[PAGE EXTRACT]:
________________

Practical Blender Workflows
Material setup. Creating PBR material node trees manually is tedious. "Create a PBR material with a base color texture, normal map, roughness map, and metallic map, all connected to a Principled BSDF" builds the entire node tree. Add "and assign it to the selected object" to apply it immediately.
Batch operations. Process multiple assets: "For every mesh object in the scene, apply all modifiers, recalculate normals, and set the origin to the bottom center of the bounding box." This kind of batch preprocessing is common in asset pipelines and is exactly where AI assistance shines.
Geometry Nodes assistance. Geometry Nodes are powerful but have a steep learning curve. Claude can help build node graphs: "Create a Geometry Nodes setup that distributes instances of the TreeLow object on the selected mesh surface, with density controlled by a vertex group called ForestMask." Describing the desired result in natural language is often faster than navigating the node editor.
UV optimization. "Smart UV project the selected object with 66-degree angle limit, then pack the UV islands with a 4-pixel margin for a 2048x2048 texture" executes a multi-step UV operation in one command.
Export automation. "Export every object whose name starts with SM_ as individual FBX files to /exports/ with Unreal Engine settings" handles batch export without writing a Python script manually.
Workflow Tips That Apply Across All Engines
Be specific about context
Bad prompt: "Make the lighting better." Good prompt: "The main hall has 4 point lights with intensity 5000. Reduce them to 3000 and add one directional light at 45 degrees simulating late afternoon sun through the west windows."
Specificity gives Claude actionable parameters rather than subjective goals.
Use Claude for the tedious, verify the creative
AI excels at repetitive, rule-based tasks: batch renaming, property propagation, boilerplate code, data entry. It is less reliable for creative decisions like composition, game feel, and visual aesthetics. Use it to execute your vision, not to define it.

________________

[TASKS TO PERFORM]:
a) In the Blender workflows text, what angle limit does the Smart UV project command use?
b) Edit the Blender workflows text from "Practical Blender Workflows" up to and including "AI assistance shines.", replacing "tedious" with "time-consuming".
c) State whether each statement agrees with the Blender workflows text, answering yes or no and quoting the words that decide it: (i) The PBR material command includes a normal map. (ii) The export command saves each object as an OBJ file. (iii) AI is described as more reliable for creative decisions than for rule-based tasks.
The records come from a separate source, not from the Blender workflows text.

________________

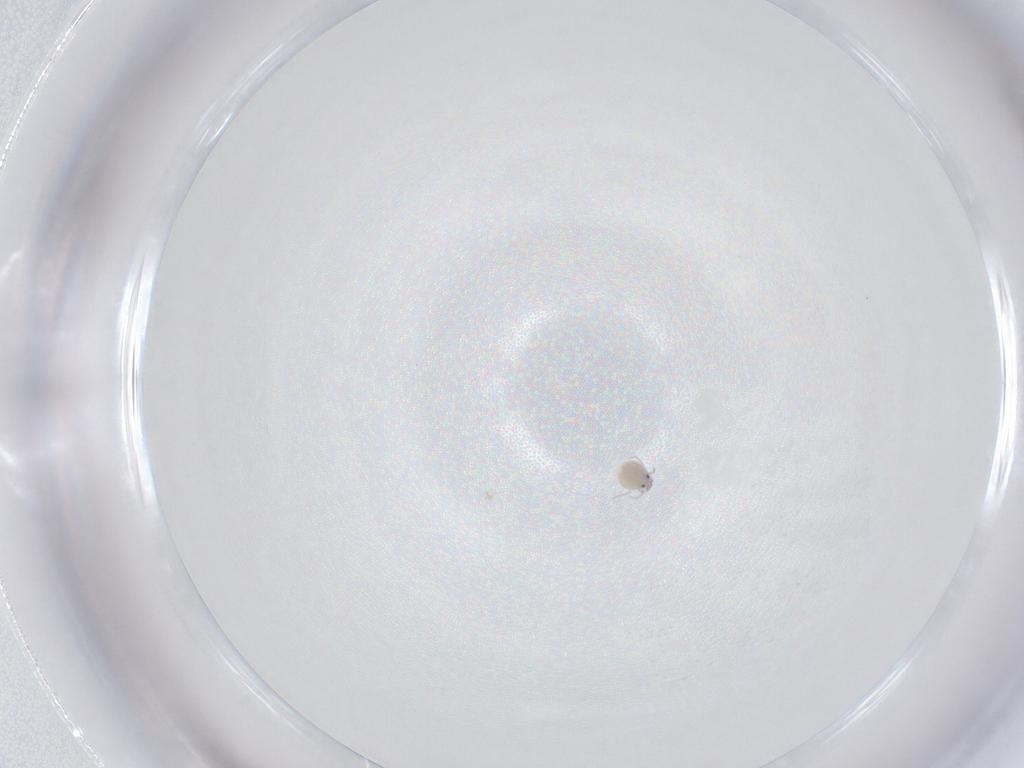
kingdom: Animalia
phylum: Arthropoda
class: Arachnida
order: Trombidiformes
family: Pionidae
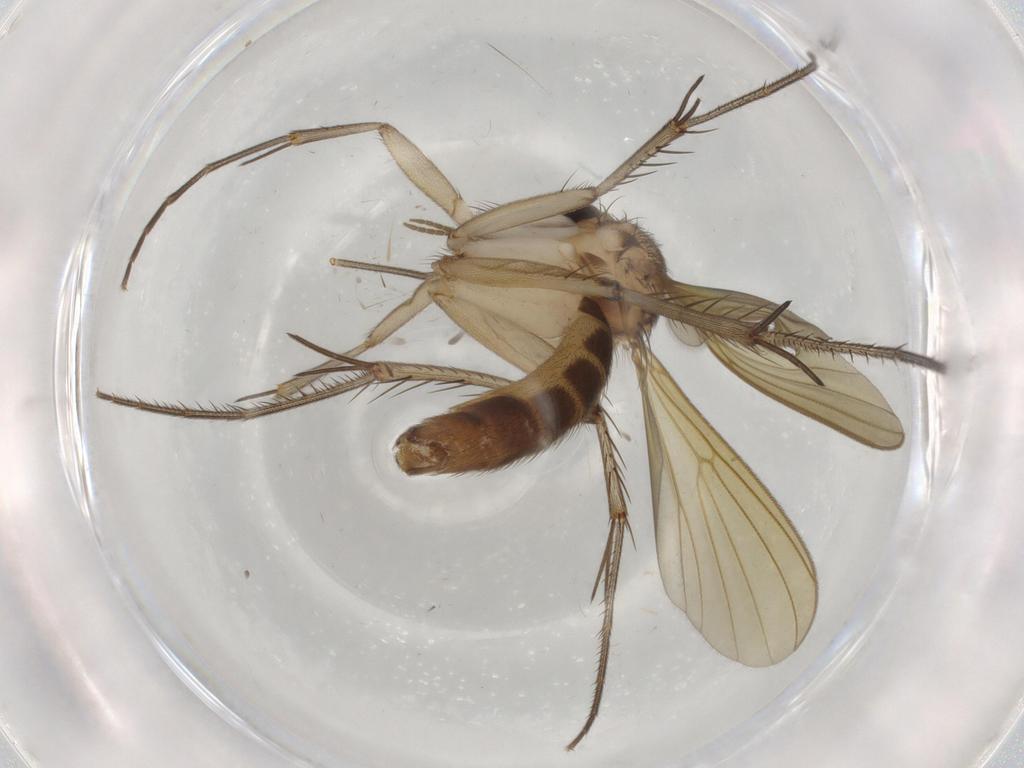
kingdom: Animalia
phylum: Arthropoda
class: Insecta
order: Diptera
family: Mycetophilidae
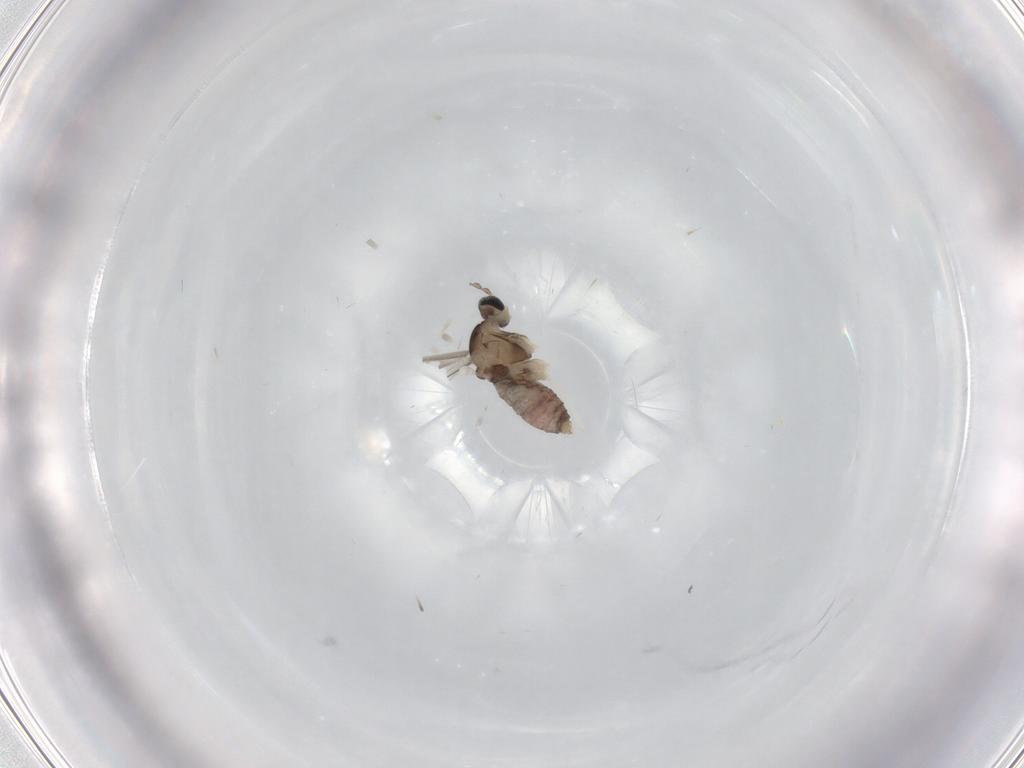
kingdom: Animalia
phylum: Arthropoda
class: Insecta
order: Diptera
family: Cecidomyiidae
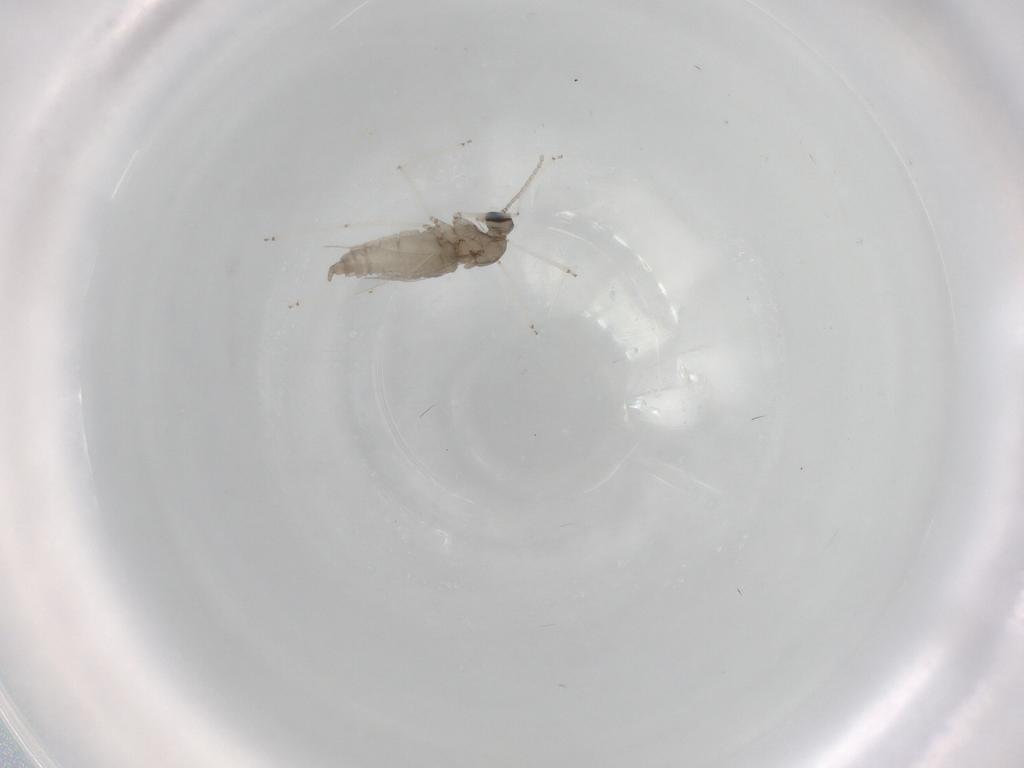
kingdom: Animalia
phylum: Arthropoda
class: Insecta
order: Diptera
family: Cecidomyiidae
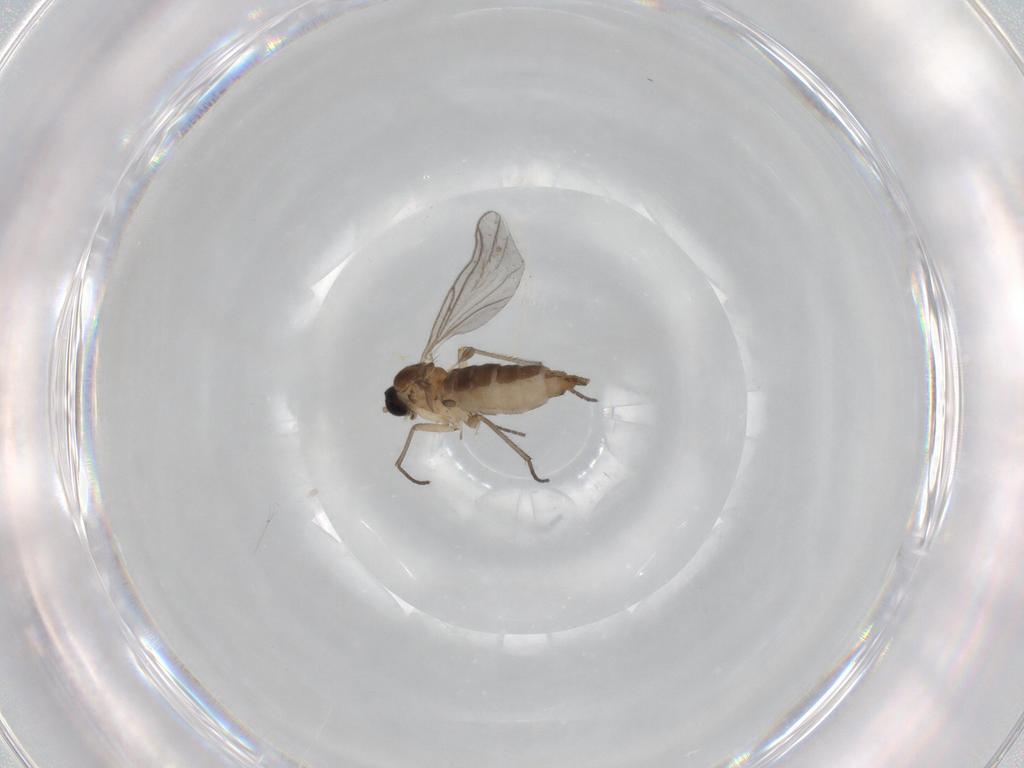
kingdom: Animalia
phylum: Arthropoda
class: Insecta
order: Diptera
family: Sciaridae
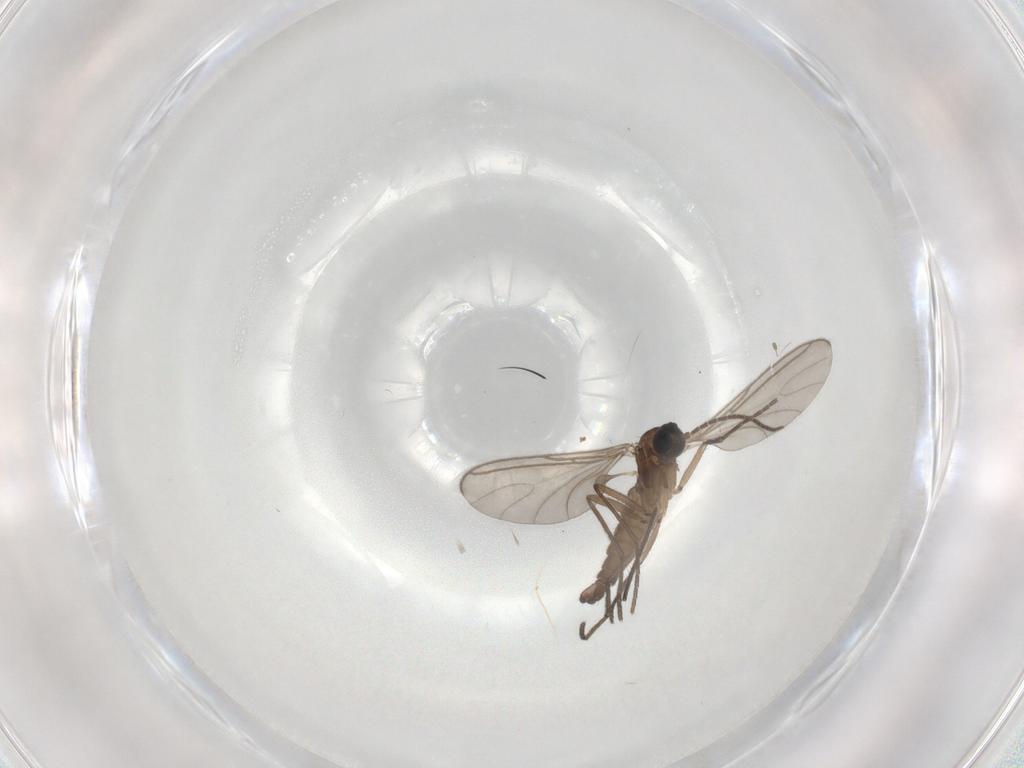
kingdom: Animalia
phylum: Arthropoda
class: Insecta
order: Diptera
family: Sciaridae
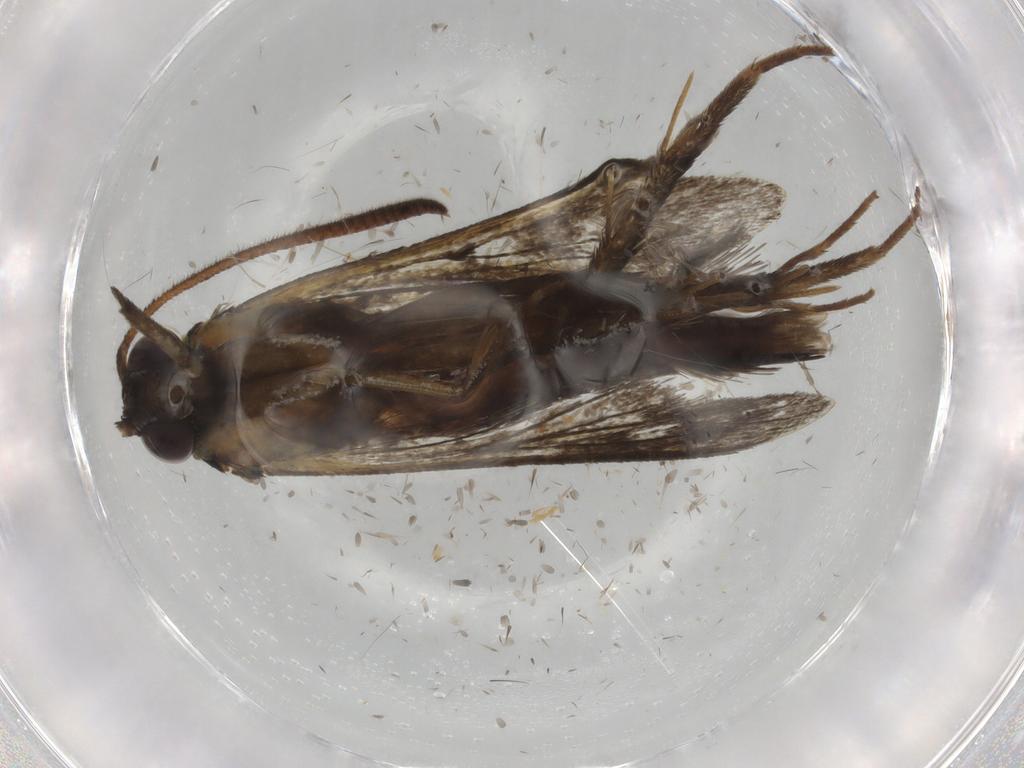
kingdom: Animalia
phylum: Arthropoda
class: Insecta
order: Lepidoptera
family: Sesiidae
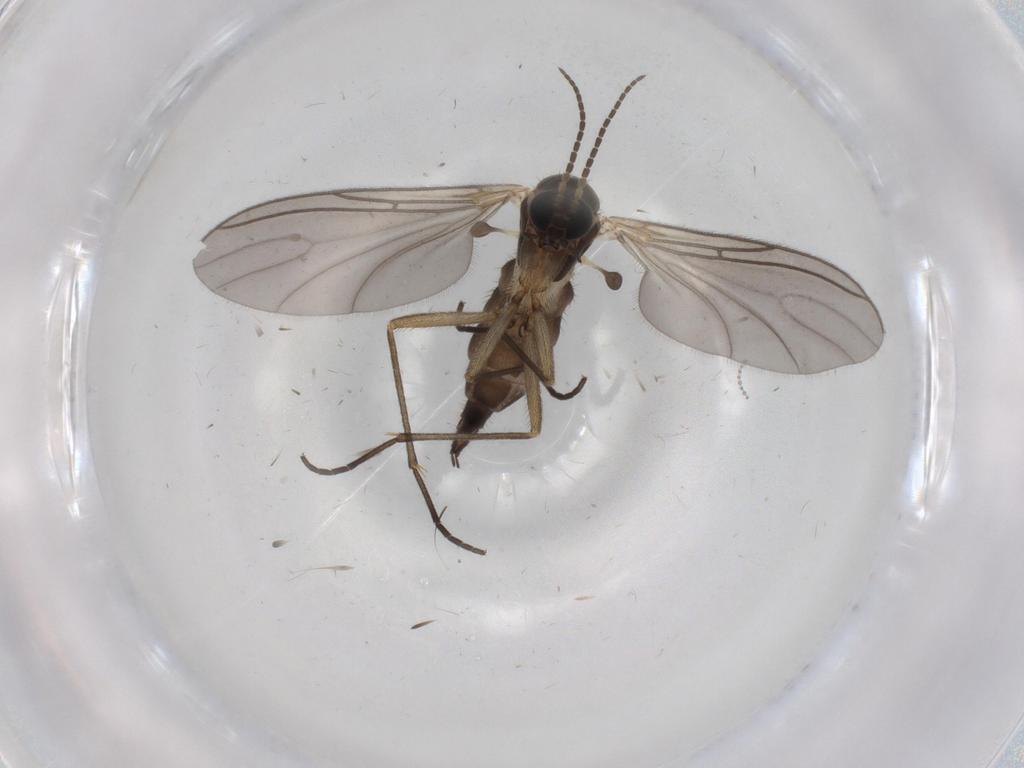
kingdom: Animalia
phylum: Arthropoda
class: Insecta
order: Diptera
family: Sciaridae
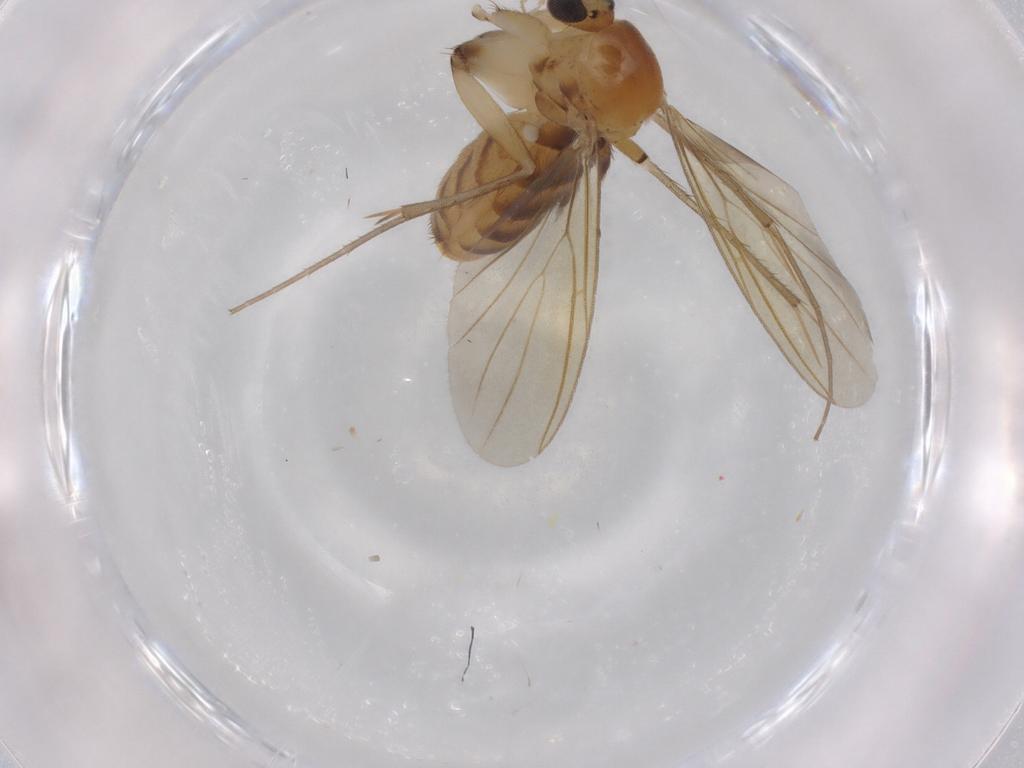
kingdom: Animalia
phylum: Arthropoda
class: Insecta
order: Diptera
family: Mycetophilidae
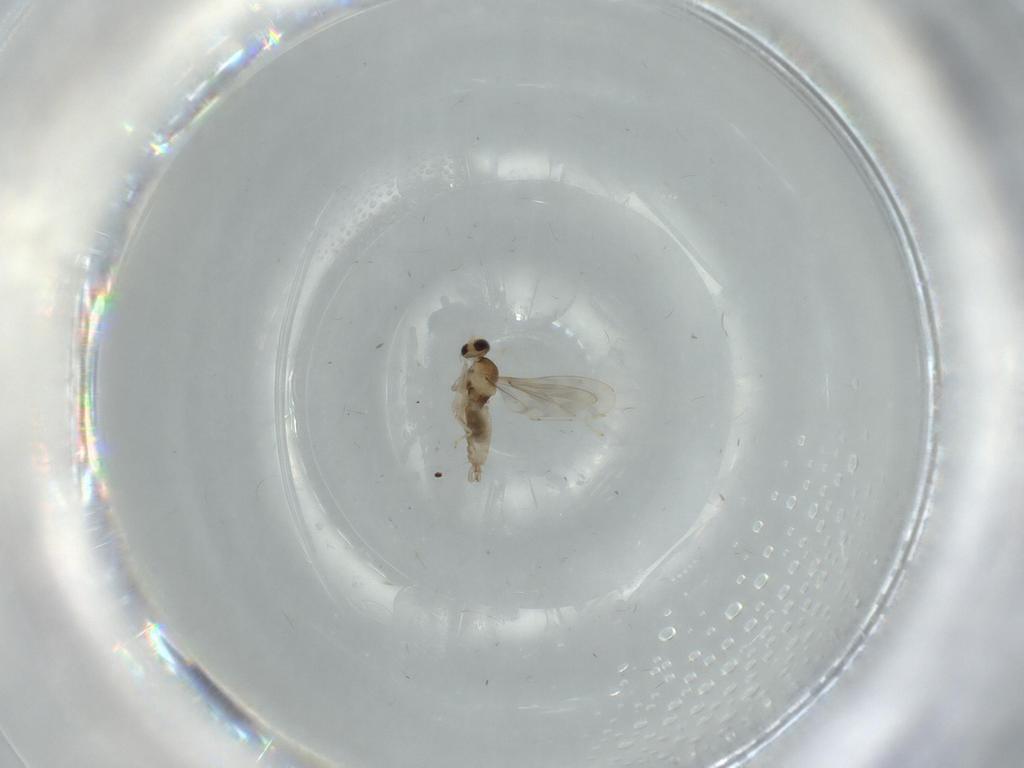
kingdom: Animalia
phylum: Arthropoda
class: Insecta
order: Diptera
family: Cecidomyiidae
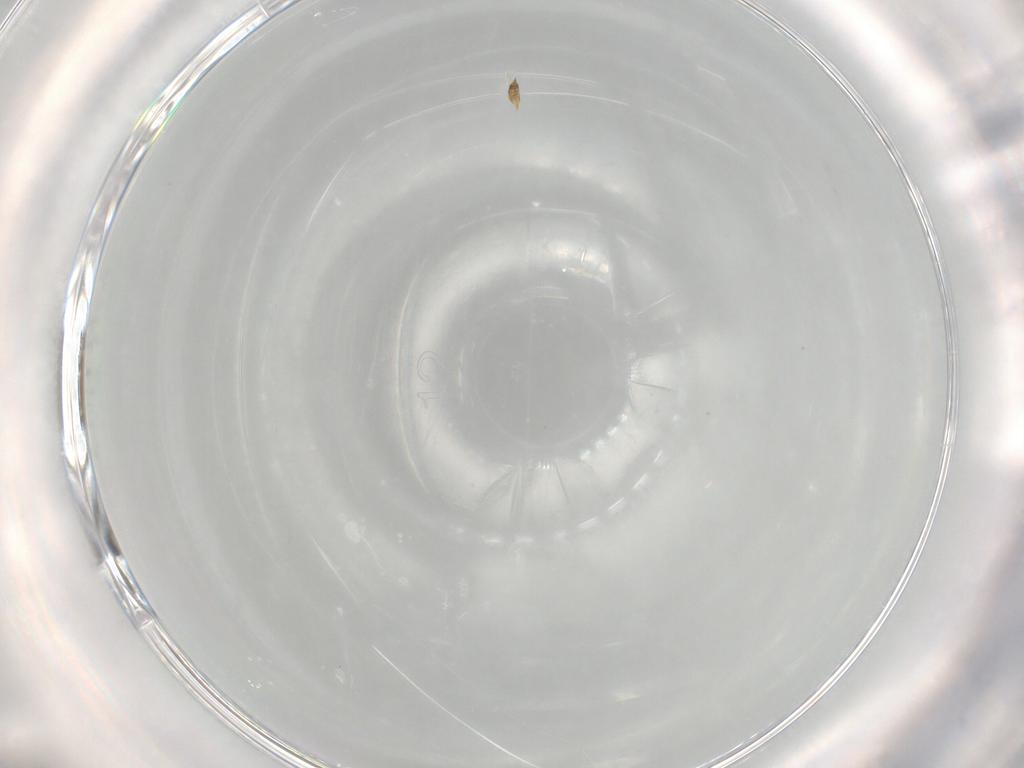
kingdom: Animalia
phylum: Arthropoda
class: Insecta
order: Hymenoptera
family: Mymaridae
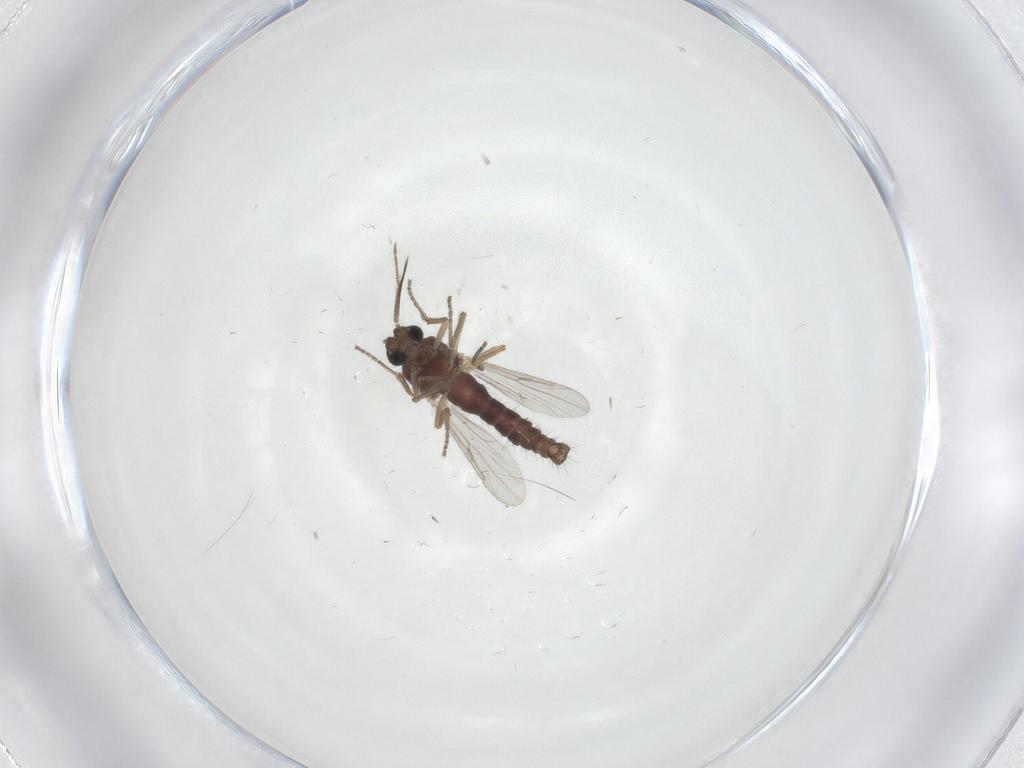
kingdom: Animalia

________________

[REPLIES]:
a) A 66-degree angle limit.

b)
Practical Blender Workflows
Material setup. Creating PBR material node trees manually is time-consuming. "Create a PBR material with a base color texture, normal map, roughness map, and metallic map, all connected to a Principled BSDF" builds the entire node tree. Add "and assign it to the selected object" to apply it immediately.
Batch operations. Process multiple assets: "For every mesh object in the scene, apply all modifiers, recalculate normals, and set the origin to the bottom center of the bounding box." This kind of batch preprocessing is common in asset pipelines and is exactly where AI assistance shines.

c)
(i) Yes: "a base color texture, normal map, roughness map, and metallic map"
(ii) No: "as individual FBX files"
(iii) No: "It is less reliable for creative decisions like composition, game feel, and visual aesthetics."